Entropy can be defined as the number of bits it takes to describe a system.

Given $n$ symbols, each occurring with probability $p_k$ for $k \in (0, 1, \dots, n-1)$, we ask how many configurations are there for a very long message, say of $T$ transmitted symbols.

For the sake of clarity, we assume $T$ large and $T \cdot p_k \cdot n$ is integral.

The number of ways to arrange $T \cdot n$ elements comprised of $n$ symbols each occurring with $T \cdot p_k \cdot n$ frequency is the multinomial:

$${ T \cdot n \choose (T \cdot p_0 \cdot n), (T \cdot p_1 \cdot n), \dots, (T \cdot p_{n-1} \cdot n) }$$ $$= \frac{(T \cdot n)!}{\prod_{k=0}^{n-1} (T \cdot p_k \cdot n)!}$$

If we concern ourselves with the bits it takes to represent the total number of configurations, we find (where $\lg(\cdot) = \log_2(\cdot)$):

$$\lg( \frac{(T \cdot n)!}{\prod_{k=0}^{n-1} (T \cdot p_k \cdot n)!} )$$ $$= \lg( (T \cdot n)! ) - \sum_{k=0}^{n-1} \lg( (T \cdot p_k \cdot n)! )$$

$$\approx (T \cdot n) lg( T \cdot n ) - (T \cdot n) - \sum_{k=0}^{n-1} [ (T \cdot p_k \cdot n) \lg(T \cdot p_k \cdot n) - (T \cdot p_k \cdot n) ]$$

By definition, $\sum_{k=0}^{n-1} p_k = 1$, we can reduce to find:

$$= - T \sum_{k=0}^{n-1} p_k \lg(p_k)$$

We define $H$ to be our entropy, the average number of bits needed to represent our system. Since the above is the total number of bits needed, we divide by $T$ to find the average:

$$H = - \sum_{k=0}^{n-1} p_k \lg(p_k)$$

Transmission Over a Noisy Channel

If we transmit $H$ bits per symbol over a noisy line and assume each symbol's error over the line is independent, label the number of bits, whole or partial, that succumb to error as $r$. That is, of the $H$ bits per symbol, $r$ are 'eaten' by noise in the channel.

Call the channel capacity $C = H - r$. This is the number of useful bits that remain after we take away the noise from the number of bits needed to encode symbols.

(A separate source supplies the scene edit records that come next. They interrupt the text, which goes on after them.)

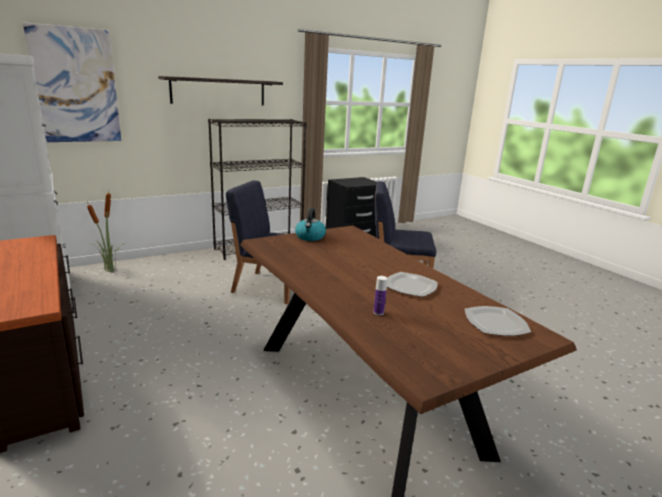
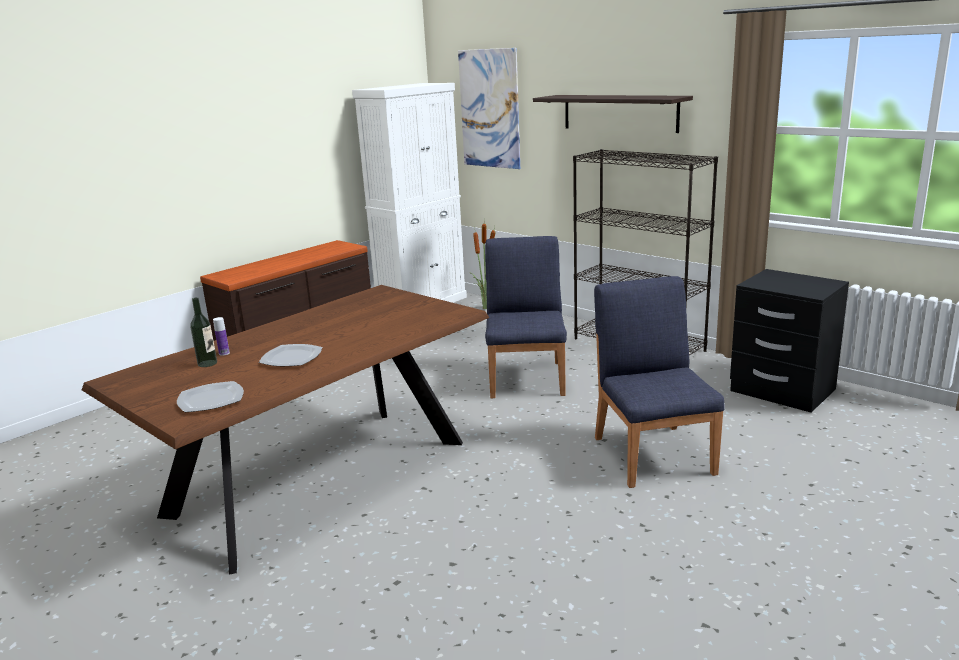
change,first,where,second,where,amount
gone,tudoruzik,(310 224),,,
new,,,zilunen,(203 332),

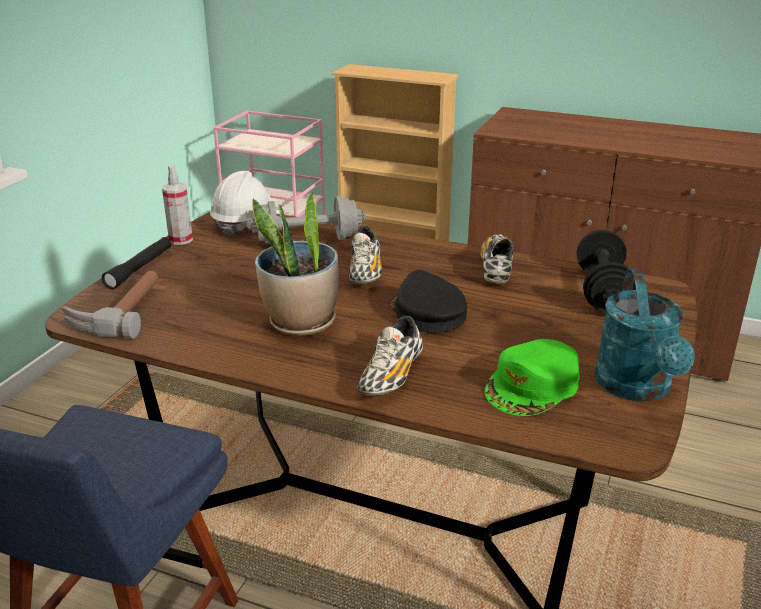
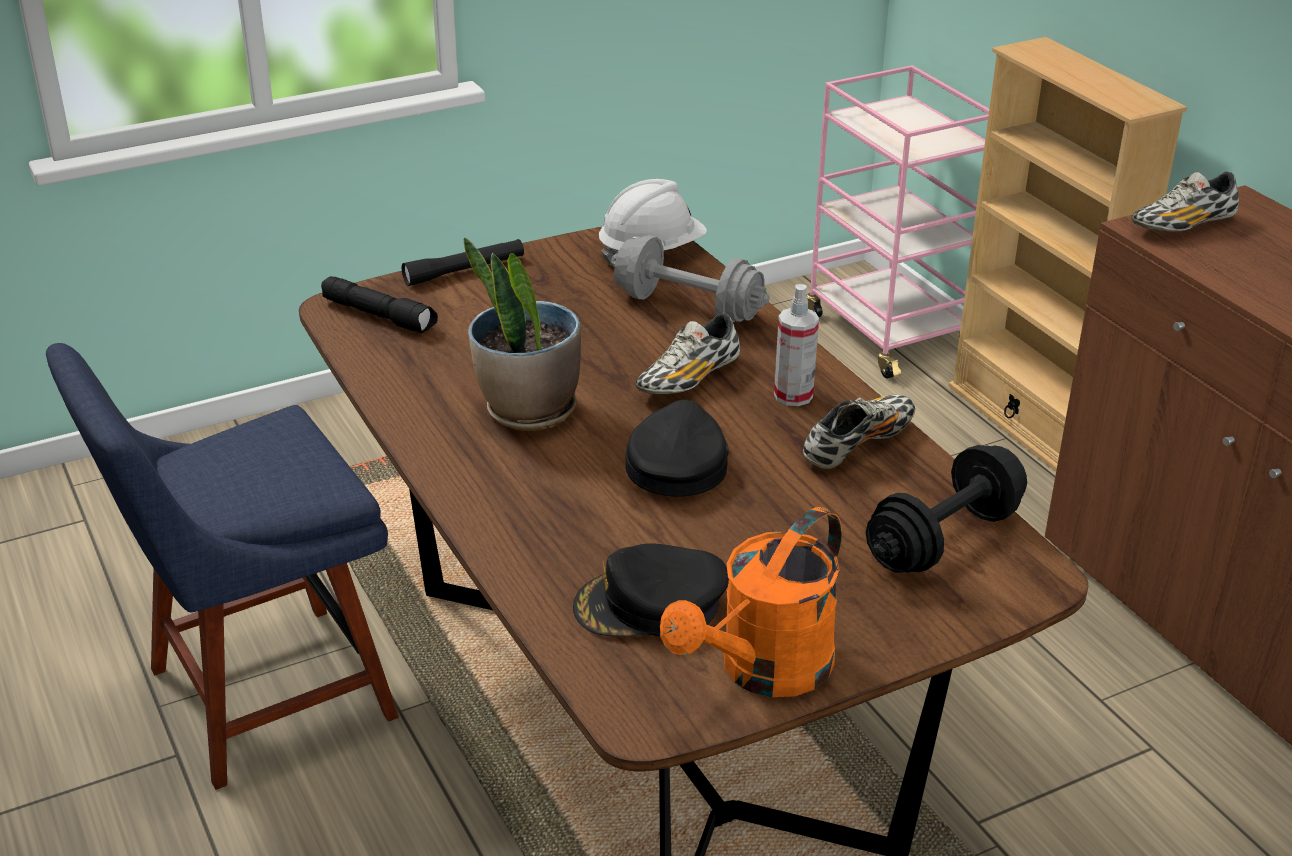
change,first,where,second,where,amount
swapped,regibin,(110 305),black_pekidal,(379 304),
shifted,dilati,(177 205),,(796 345),
shifted,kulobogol,(390 356),,(1185 202),
repainted,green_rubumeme,(532 377),black_rubumeme,(651 590),
repainted,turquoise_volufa,(645 335),orange_volufa,(751 602),

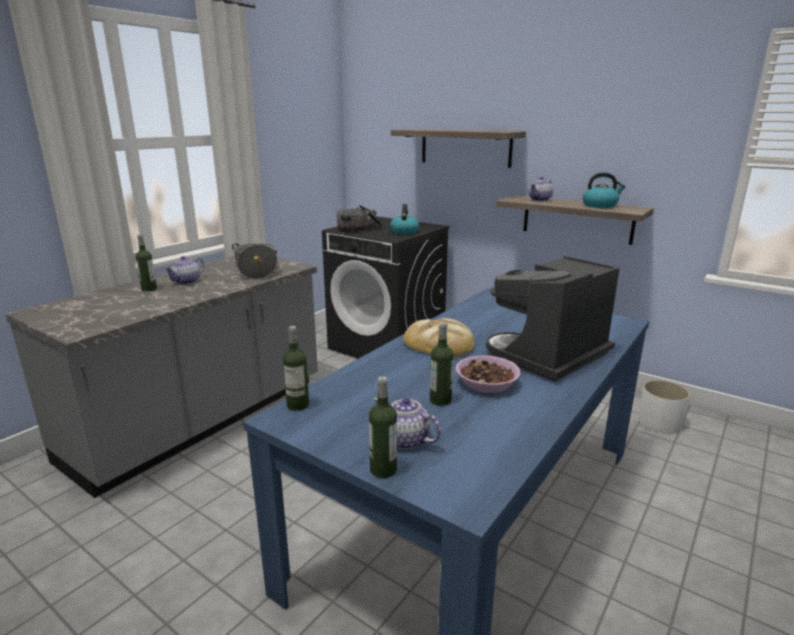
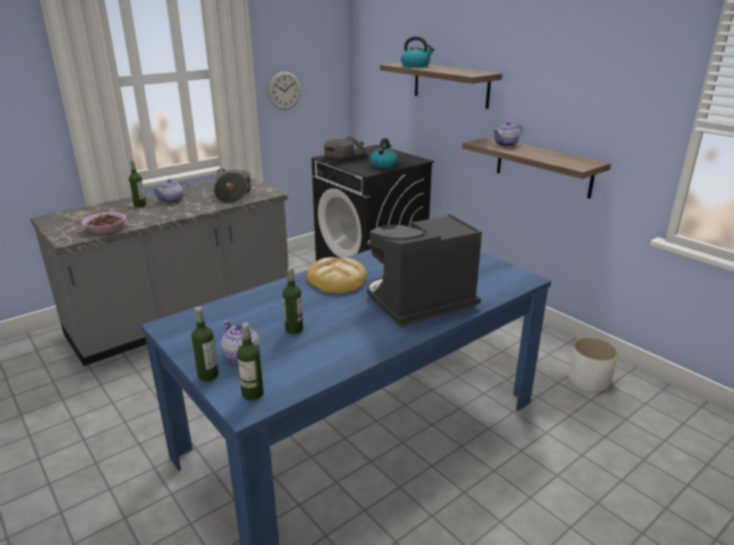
change,first,where,second,where,amount
shifted,zilunen,(296 368),,(250 361),
shifted,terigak,(488 374),,(104 222),
shifted,tudoruzik,(604 190),,(418 52),
new,,,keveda,(284 90),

As above, consider a long message of $T$ transmitted symbols. First allocate some bits for error correction and choose $S$ such that:

$$S < C = H - r$$

Further

$$S = C - \eta = H - r - \eta$$

Where the number of error correcting bits is just shy of $T \cdot \eta$. Choose codewords in the source representation so that there are $2^{T \cdot S}$ codewords that sit in $2^{T \cdot H}$ total configurations.

Sent messages will be from the restricted set of codewords and has probability:

$$\frac{2^{T \cdot S}}{2^{T \cdot H}} = 2^{T \cdot (S - H)}$$

A received message of $T \cdot H$ bits long will have $T \cdot r$ corrupted by error. The number of possible source configurations that could have sent the received message is:

$$2^{T \cdot r}$$

The probability that there is another codeword in the $2^{T \cdot r}$ number of theoretical sent messages, aside from the source codeword, is the probability that none of the other codewords are hit:

$$[ 1 - 2^{ T \cdot (S - H) } ]^{ 2^{T \cdot r} }$$ $$= [ 1 - \frac{2^{ -T \cdot \eta}}{2^{T \cdot r}} ]^{2^{T \cdot r}}$$

As $T$ becomes large:

$$\approx e^{ -2^{ -T \cdot \eta } }$$ $$= 1 - 2^{ -T \cdot \eta } + O( 2^{-2 \cdot T \cdot \eta} )$$ $$\approx 1 - 2^{ -T \cdot \eta }$$

Which approaches 0.

So the chance of our transmitted encoded codeword being mistaken for another codeword is vanishingly small. As long as we choose $S$ to be less than the channel capacity $C$ and the message is long enough ($T$ is big enough) we have a low chance of a source codeword colliding after transmission with a channel error rate of $r$.